* _Assignment_
Output exactly, and only, the stretch of lines beginning at the line with "63: (745, 215, 2.09)" and ending at the last line of the listing below. Drop the pictures.

* _Information_
::::
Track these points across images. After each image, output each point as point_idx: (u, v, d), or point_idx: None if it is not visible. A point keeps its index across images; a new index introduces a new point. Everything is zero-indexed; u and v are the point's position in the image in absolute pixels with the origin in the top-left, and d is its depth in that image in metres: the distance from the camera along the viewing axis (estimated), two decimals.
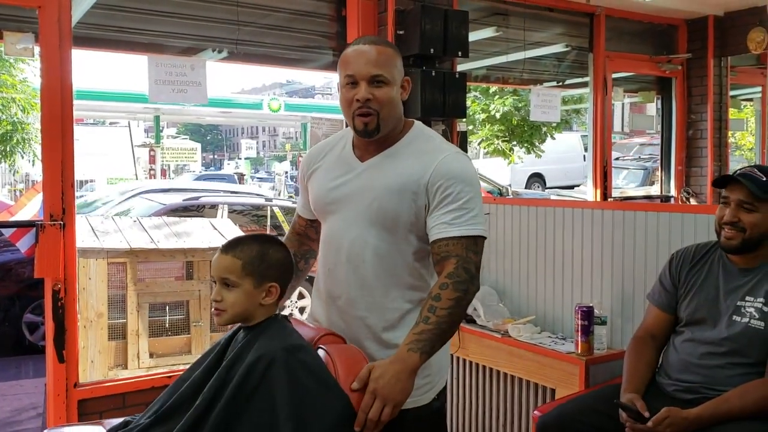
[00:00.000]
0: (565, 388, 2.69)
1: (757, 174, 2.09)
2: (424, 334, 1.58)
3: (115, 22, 3.46)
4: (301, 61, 4.03)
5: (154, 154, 16.90)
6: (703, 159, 5.59)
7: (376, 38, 1.79)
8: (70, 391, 2.99)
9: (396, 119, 1.76)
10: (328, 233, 1.82)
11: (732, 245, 2.11)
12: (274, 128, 47.43)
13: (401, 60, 1.77)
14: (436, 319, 1.60)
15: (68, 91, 2.92)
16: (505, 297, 3.35)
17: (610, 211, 2.93)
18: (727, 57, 5.52)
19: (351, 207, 1.76)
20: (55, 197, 2.90)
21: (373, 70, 1.69)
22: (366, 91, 1.68)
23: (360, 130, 1.72)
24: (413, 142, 1.77)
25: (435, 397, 1.80)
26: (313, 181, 1.87)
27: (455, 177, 1.68)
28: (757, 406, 1.95)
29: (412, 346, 1.57)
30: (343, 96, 1.74)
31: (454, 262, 1.65)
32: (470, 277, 1.66)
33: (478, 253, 1.70)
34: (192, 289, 4.49)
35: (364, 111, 1.69)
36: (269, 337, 1.51)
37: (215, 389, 1.46)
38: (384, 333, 1.74)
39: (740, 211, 2.08)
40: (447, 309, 1.61)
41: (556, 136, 11.92)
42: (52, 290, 2.92)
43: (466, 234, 1.67)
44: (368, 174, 1.76)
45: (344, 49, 1.77)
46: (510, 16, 4.72)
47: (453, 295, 1.62)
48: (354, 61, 1.71)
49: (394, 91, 1.72)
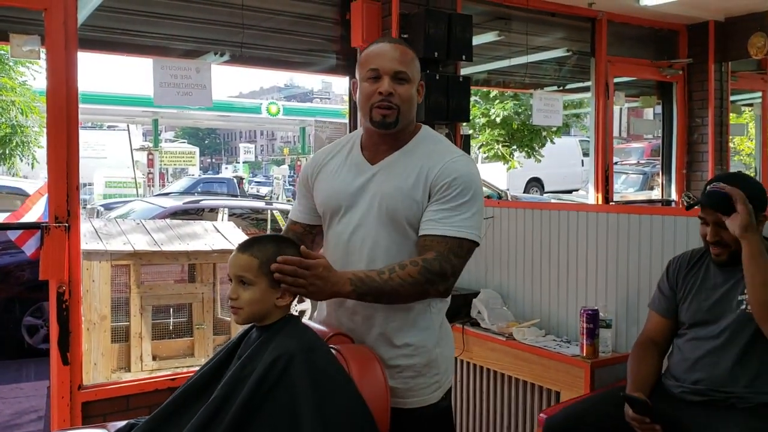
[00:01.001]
0: (570, 391, 2.69)
1: (724, 189, 2.07)
2: (369, 280, 1.60)
3: (119, 25, 3.47)
4: (305, 65, 4.03)
5: (152, 157, 16.90)
6: (704, 164, 5.61)
7: (398, 39, 1.85)
8: (74, 393, 2.98)
9: (411, 119, 1.79)
10: (337, 235, 1.81)
11: (722, 260, 2.15)
12: (272, 132, 47.51)
13: (419, 62, 1.80)
14: (387, 277, 1.61)
15: (74, 93, 2.92)
16: (509, 300, 3.35)
17: (615, 215, 2.94)
18: (728, 62, 5.55)
19: (362, 208, 1.77)
20: (60, 199, 2.89)
21: (397, 67, 1.71)
22: (389, 85, 1.70)
23: (377, 121, 1.72)
24: (422, 143, 1.80)
25: (443, 396, 1.81)
26: (320, 183, 1.87)
27: (458, 178, 1.70)
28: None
29: (353, 279, 1.59)
30: (363, 90, 1.74)
31: (434, 255, 1.66)
32: (442, 273, 1.65)
33: (461, 257, 1.69)
34: (195, 291, 4.49)
35: (384, 104, 1.70)
36: (287, 336, 1.52)
37: (230, 386, 1.46)
38: (394, 334, 1.75)
39: (720, 229, 2.11)
40: (402, 279, 1.61)
41: (554, 140, 11.96)
42: (57, 292, 2.91)
43: (452, 234, 1.67)
44: (380, 176, 1.77)
45: (366, 48, 1.80)
46: (512, 20, 4.74)
47: (416, 274, 1.62)
48: (378, 56, 1.73)
49: (413, 90, 1.76)
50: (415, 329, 1.75)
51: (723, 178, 2.17)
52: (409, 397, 1.75)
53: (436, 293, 1.69)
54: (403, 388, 1.74)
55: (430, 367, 1.77)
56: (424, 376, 1.76)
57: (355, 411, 1.46)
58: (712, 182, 2.17)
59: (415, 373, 1.75)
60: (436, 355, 1.79)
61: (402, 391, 1.74)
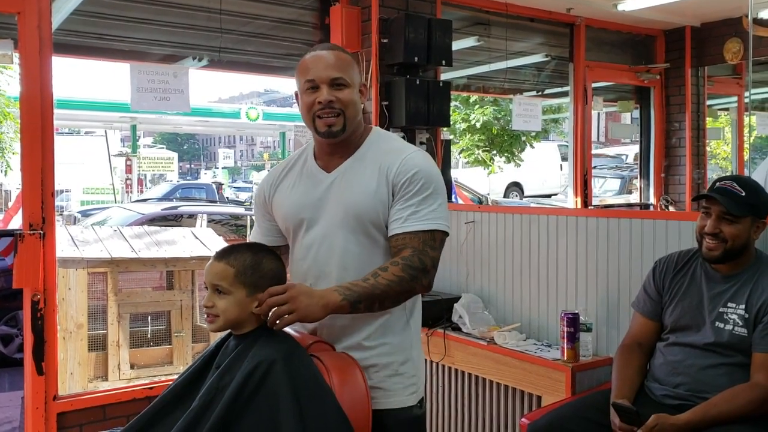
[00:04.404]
0: (551, 395, 2.69)
1: (736, 189, 2.10)
2: (356, 287, 1.59)
3: (96, 29, 3.43)
4: (284, 69, 4.02)
5: (130, 163, 16.73)
6: (682, 167, 5.67)
7: (332, 45, 1.81)
8: (49, 404, 2.93)
9: (358, 122, 1.77)
10: (305, 248, 1.78)
11: (714, 256, 2.13)
12: (252, 137, 47.24)
13: (358, 66, 1.78)
14: (373, 282, 1.60)
15: (48, 98, 2.88)
16: (490, 305, 3.35)
17: (594, 219, 2.95)
18: (704, 67, 5.63)
19: (326, 218, 1.75)
20: (34, 207, 2.85)
21: (333, 73, 1.69)
22: (328, 93, 1.69)
23: (323, 131, 1.71)
24: (375, 143, 1.79)
25: (417, 403, 1.79)
26: (279, 200, 1.84)
27: (419, 172, 1.69)
28: (745, 410, 1.97)
29: (339, 289, 1.58)
30: (303, 101, 1.73)
31: (410, 251, 1.66)
32: (423, 267, 1.66)
33: (436, 249, 1.70)
34: (173, 299, 4.44)
35: (327, 112, 1.69)
36: (265, 344, 1.50)
37: (208, 396, 1.44)
38: (371, 337, 1.73)
39: (722, 223, 2.10)
40: (388, 280, 1.61)
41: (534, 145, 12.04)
42: (31, 301, 2.86)
43: (423, 228, 1.67)
44: (338, 183, 1.75)
45: (301, 59, 1.77)
46: (492, 25, 4.76)
47: (399, 272, 1.62)
48: (313, 66, 1.71)
49: (354, 93, 1.73)
50: (392, 329, 1.75)
51: (735, 179, 2.17)
52: (387, 398, 1.73)
53: (421, 288, 1.69)
54: (380, 387, 1.72)
55: (407, 367, 1.76)
56: (402, 375, 1.75)
57: (335, 419, 1.44)
58: (723, 180, 2.17)
59: (393, 372, 1.74)
60: (413, 355, 1.78)
61: (379, 391, 1.72)
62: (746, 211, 2.08)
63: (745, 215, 2.09)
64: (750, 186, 2.14)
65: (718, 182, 2.16)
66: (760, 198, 2.13)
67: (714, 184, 2.18)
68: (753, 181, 2.24)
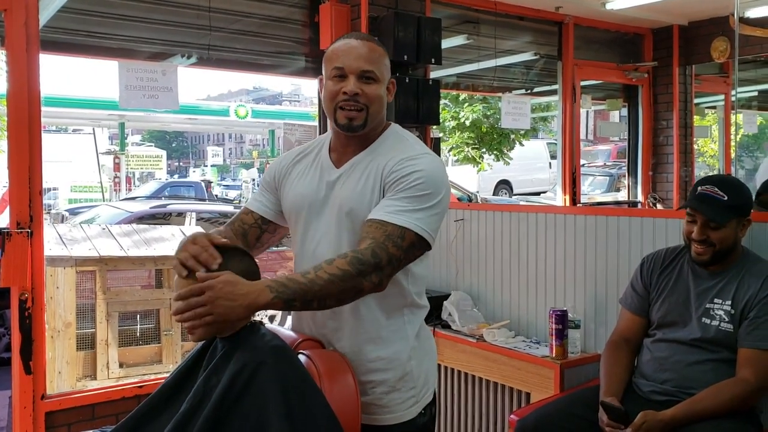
::::
* _Exercise result_
63: (745, 215, 2.09)
64: (750, 186, 2.14)
65: (718, 182, 2.16)
66: (760, 198, 2.13)
67: (714, 184, 2.18)
68: (753, 181, 2.24)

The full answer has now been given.